The business community received an update Thursday morning about where Louisiana stands as it begins its legislative session and prepares for another potential budget battle.
Guest speaker Camille Conaway, senior vice president for the Louisiana Association of Business and Industry (LABI), painted a stark picture of goings on in Baton Rouge at the Bossier Chamber of Commerce’s Government Relations Seminar Series at Riverview Restaurant and Brewhouse inside Margaritaville.
“After repeated budget-year shortfalls, the legislature sought to raise revenue in 2016. And a lot of that fell on the backs of businesses,” Conaway said. “After the ‘not-so-special session,’ it’s ‘Ground Hog Day’ from two years ago. A lot of committees met, a lot of recommendations and we’re right back where we were.”
“I get it: The recommendations are hard. No one wants to say ‘We’re going to come in and raise these taxes and cut the budget this much.’”
Conaway said the recent failure of the special session to solve sunsetting revenue measures essentially came down to the GOP rejecting income tax proposals and Democrats rejecting sales tax revenue.
She noted that the legislature’s approach to fiscal reform has been one-step — raising revenue.
“To fix revenue, we’re going to have to do a whole host of things — we’re going to have to grow the economy, cut government spending, change budget structure to un-dedicate funds, and reform a complicated tax code.”
She noted that a dysfunctional tax code, revenue changes (hurricane recovery bubble, Stelly Tax changes, 2008 national recession, and 2015 oil and gas recession), and a weak economy are the main culprits for lack of revenue.

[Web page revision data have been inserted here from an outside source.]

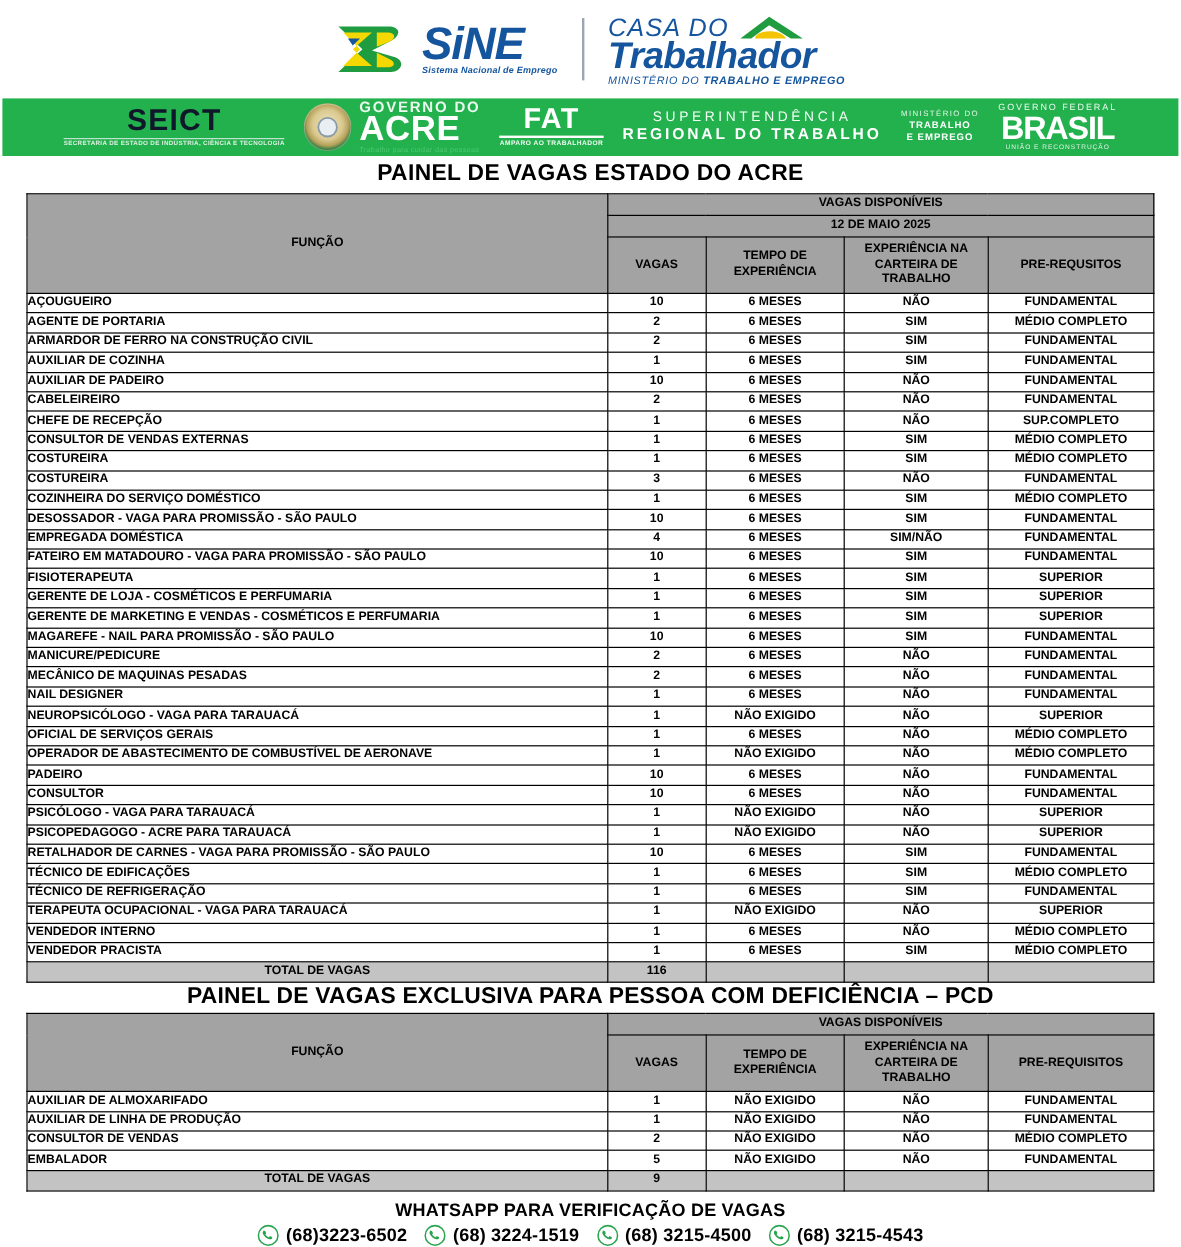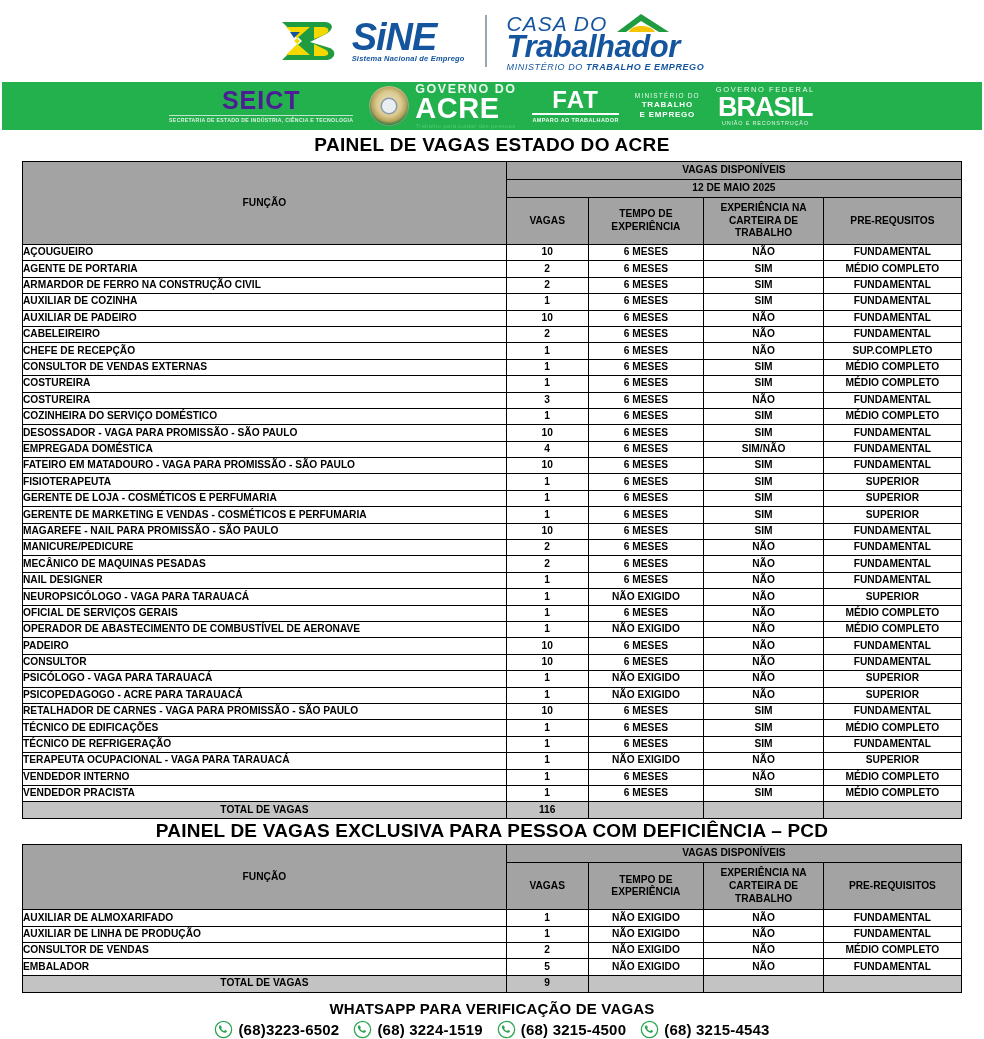--- a/index.html
+++ b/index.html
@@ -115,7 +115,7 @@
     font-size: 25px;
     font-weight: bold;
     letter-spacing: 1px;
-    color: #4c1d95;
+    color: #0f172a;
   }
   .seict-sub {
     font-size: 5.2px;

She pointed out that workforce participation is lowest since 1977, saying, “People are going out of state. Lower unemployment rates are good, but they don’t tell the whole story.”
Conaway also said state revenue is the highest it’s ever been with the current 1-cent temporary sales tax. But Louisiana is one of highest spenders in the South. The Pew Research Center ranked Louisiana as top for growth in Medicaid spending and No. 12 in state debt and unfunded worker retirement.
“We have a lot of programs, we try to help a lot of people. But some of that spending is out of whack.”
However, Conaway explained that corporate tax exemptions are not the cause of the deficit.
“Business is paying its fair share. Forty-nine percent of state and local taxes comes from businesses.”
As the advocate for business in the state, LABI’s major issues they are watch in the regular session currently underway are the budget, legal environment, pension reform, and even the concept of a constitutional convention.
“There are (constitutional convention) bills and they’re moving. We support a constitutional convention. It’s looking like 2020 is the year for that.”
She also said they are pushing for deregulation, saying, “Louisiana is infamous for forcing licenses on professions that no other state mandates a license for. Trying to get the economy to grow, it’s a no brainer to remove some of those barriers.”
During a question and answer segment following the presentation, Bossier Parish Community College Chancellor Dr. Rick Bateman voiced his concerns about how not only how businesses are being squeezed, but higher education is as well.
LABI President Stephen Waguespack joined the discussion and responded that higher ed and business are locked together.
He pointed to the SGF Discretionary portion of the budget, saying, “This is what I call the government’s petty cash drawer. It’s what we fight over each year. And higher education, including your institution, shouldn’t be hanging out there with a bullseye on its back.”
He also noted that northwest Louisiana is unique in that it has to compete with surrounding states for new projects and investment.
“What’s unique about this region is that you compete with Texas and Arkansas for every dollar. When businesses are looking at your competition, (taxation on industry) is a blinking red light when it comes to investment.”
Waguespack said that what has to happen politically to effect change is down to new legislators coming in with a business mindset.
“In 2007, there was a reform movement in the state and we see another window in 2019. We need business owners to engage. You need to run or get someone you know to run. In 2019, the new right people have to run and, to me, those are the people who know what is happening.”